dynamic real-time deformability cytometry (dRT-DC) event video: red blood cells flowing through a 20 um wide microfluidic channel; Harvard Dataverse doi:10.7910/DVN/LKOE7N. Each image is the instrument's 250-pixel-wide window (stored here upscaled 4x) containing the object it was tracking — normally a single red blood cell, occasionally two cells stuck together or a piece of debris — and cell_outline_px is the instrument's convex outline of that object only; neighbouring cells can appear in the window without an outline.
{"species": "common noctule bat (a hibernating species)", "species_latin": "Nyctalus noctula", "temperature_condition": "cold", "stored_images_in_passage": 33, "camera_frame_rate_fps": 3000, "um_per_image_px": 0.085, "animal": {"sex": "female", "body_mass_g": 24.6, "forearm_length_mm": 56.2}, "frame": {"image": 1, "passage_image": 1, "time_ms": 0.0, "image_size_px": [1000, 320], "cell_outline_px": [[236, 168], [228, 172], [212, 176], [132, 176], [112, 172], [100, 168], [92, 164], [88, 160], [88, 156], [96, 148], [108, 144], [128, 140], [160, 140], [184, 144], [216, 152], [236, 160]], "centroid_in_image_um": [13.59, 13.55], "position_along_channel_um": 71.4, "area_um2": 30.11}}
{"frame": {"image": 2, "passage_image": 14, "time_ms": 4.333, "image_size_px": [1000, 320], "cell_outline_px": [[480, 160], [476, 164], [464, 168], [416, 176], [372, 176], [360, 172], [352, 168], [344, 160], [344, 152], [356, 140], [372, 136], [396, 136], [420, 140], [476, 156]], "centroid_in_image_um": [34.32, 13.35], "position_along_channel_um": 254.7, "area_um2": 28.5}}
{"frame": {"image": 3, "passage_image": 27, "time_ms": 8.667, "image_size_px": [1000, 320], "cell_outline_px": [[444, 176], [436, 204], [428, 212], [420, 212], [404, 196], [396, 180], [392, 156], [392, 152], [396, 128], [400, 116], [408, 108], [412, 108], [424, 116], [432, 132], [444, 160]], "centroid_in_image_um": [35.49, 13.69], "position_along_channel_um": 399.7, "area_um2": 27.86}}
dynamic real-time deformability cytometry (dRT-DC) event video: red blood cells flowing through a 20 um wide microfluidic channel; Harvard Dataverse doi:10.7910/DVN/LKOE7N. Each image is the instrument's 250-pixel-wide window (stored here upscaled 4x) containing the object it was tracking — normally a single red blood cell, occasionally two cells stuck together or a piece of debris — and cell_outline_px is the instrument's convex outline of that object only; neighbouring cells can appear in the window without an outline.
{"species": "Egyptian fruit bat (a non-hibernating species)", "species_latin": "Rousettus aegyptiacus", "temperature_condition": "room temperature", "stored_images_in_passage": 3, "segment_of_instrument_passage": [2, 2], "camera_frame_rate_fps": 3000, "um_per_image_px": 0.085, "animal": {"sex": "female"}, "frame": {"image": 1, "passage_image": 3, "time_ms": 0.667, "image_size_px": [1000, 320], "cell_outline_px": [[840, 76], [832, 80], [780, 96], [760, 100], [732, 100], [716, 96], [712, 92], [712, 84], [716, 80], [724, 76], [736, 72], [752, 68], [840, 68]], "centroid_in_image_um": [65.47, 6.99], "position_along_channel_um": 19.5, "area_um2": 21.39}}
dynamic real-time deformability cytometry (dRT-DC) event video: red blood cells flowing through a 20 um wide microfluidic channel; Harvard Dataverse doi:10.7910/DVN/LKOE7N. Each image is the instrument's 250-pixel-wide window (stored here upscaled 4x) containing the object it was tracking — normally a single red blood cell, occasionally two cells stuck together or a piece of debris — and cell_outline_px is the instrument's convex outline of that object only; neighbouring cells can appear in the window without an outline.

**Exercise goal:**
Repeat each record exactly. Omit nothing.

**Completed task:**
dynamic real-time deformability cytometry (dRT-DC) event video: red blood cells flowing through a 20 um wide microfluidic channel; Harvard Dataverse doi:10.7910/DVN/LKOE7N. Each image is the instrument's 250-pixel-wide window (stored here upscaled 4x) containing the object it was tracking — normally a single red blood cell, occasionally two cells stuck together or a piece of debris — and cell_outline_px is the instrument's convex outline of that object only; neighbouring cells can appear in the window without an outline.
{"species": "common noctule bat (a hibernating species)", "species_latin": "Nyctalus noctula", "temperature_condition": "cold", "stored_images_in_passage": 33, "camera_frame_rate_fps": 3000, "um_per_image_px": 0.085, "animal": {"sex": "female", "body_mass_g": 24.6, "forearm_length_mm": 56.2}, "frame": {"image": 1, "passage_image": 1, "time_ms": 0.0, "image_size_px": [1000, 320], "cell_outline_px": [[236, 168], [228, 172], [212, 176], [132, 176], [112, 172], [100, 168], [92, 164], [88, 160], [88, 156], [96, 148], [108, 144], [128, 140], [160, 140], [184, 144], [216, 152], [236, 160]], "centroid_in_image_um": [13.59, 13.55], "position_along_channel_um": 71.4, "area_um2": 30.11}}
{"frame": {"image": 2, "passage_image": 14, "time_ms": 4.333, "image_size_px": [1000, 320], "cell_outline_px": [[480, 160], [476, 164], [464, 168], [416, 176], [372, 176], [360, 172], [352, 168], [344, 160], [344, 152], [356, 140], [372, 136], [396, 136], [420, 140], [476, 156]], "centroid_in_image_um": [34.32, 13.35], "position_along_channel_um": 254.7, "area_um2": 28.5}}
{"frame": {"image": 3, "passage_image": 27, "time_ms": 8.667, "image_size_px": [1000, 320], "cell_outline_px": [[444, 176], [436, 204], [428, 212], [420, 212], [404, 196], [396, 180], [392, 156], [392, 152], [396, 128], [400, 116], [408, 108], [412, 108], [424, 116], [432, 132], [444, 160]], "centroid_in_image_um": [35.49, 13.69], "position_along_channel_um": 399.7, "area_um2": 27.86}}
dynamic real-time deformability cytometry (dRT-DC) event video: red blood cells flowing through a 20 um wide microfluidic channel; Harvard Dataverse doi:10.7910/DVN/LKOE7N. Each image is the instrument's 250-pixel-wide window (stored here upscaled 4x) containing the object it was tracking — normally a single red blood cell, occasionally two cells stuck together or a piece of debris — and cell_outline_px is the instrument's convex outline of that object only; neighbouring cells can appear in the window without an outline.
{"species": "Egyptian fruit bat (a non-hibernating species)", "species_latin": "Rousettus aegyptiacus", "temperature_condition": "room temperature", "stored_images_in_passage": 3, "segment_of_instrument_passage": [2, 2], "camera_frame_rate_fps": 3000, "um_per_image_px": 0.085, "animal": {"sex": "female"}, "frame": {"image": 1, "passage_image": 3, "time_ms": 0.667, "image_size_px": [1000, 320], "cell_outline_px": [[840, 76], [832, 80], [780, 96], [760, 100], [732, 100], [716, 96], [712, 92], [712, 84], [716, 80], [724, 76], [736, 72], [752, 68], [840, 68]], "centroid_in_image_um": [65.47, 6.99], "position_along_channel_um": 19.5, "area_um2": 21.39}}
dynamic real-time deformability cytometry (dRT-DC) event video: red blood cells flowing through a 20 um wide microfluidic channel; Harvard Dataverse doi:10.7910/DVN/LKOE7N. Each image is the instrument's 250-pixel-wide window (stored here upscaled 4x) containing the object it was tracking — normally a single red blood cell, occasionally two cells stuck together or a piece of debris — and cell_outline_px is the instrument's convex outline of that object only; neighbouring cells can appear in the window without an outline.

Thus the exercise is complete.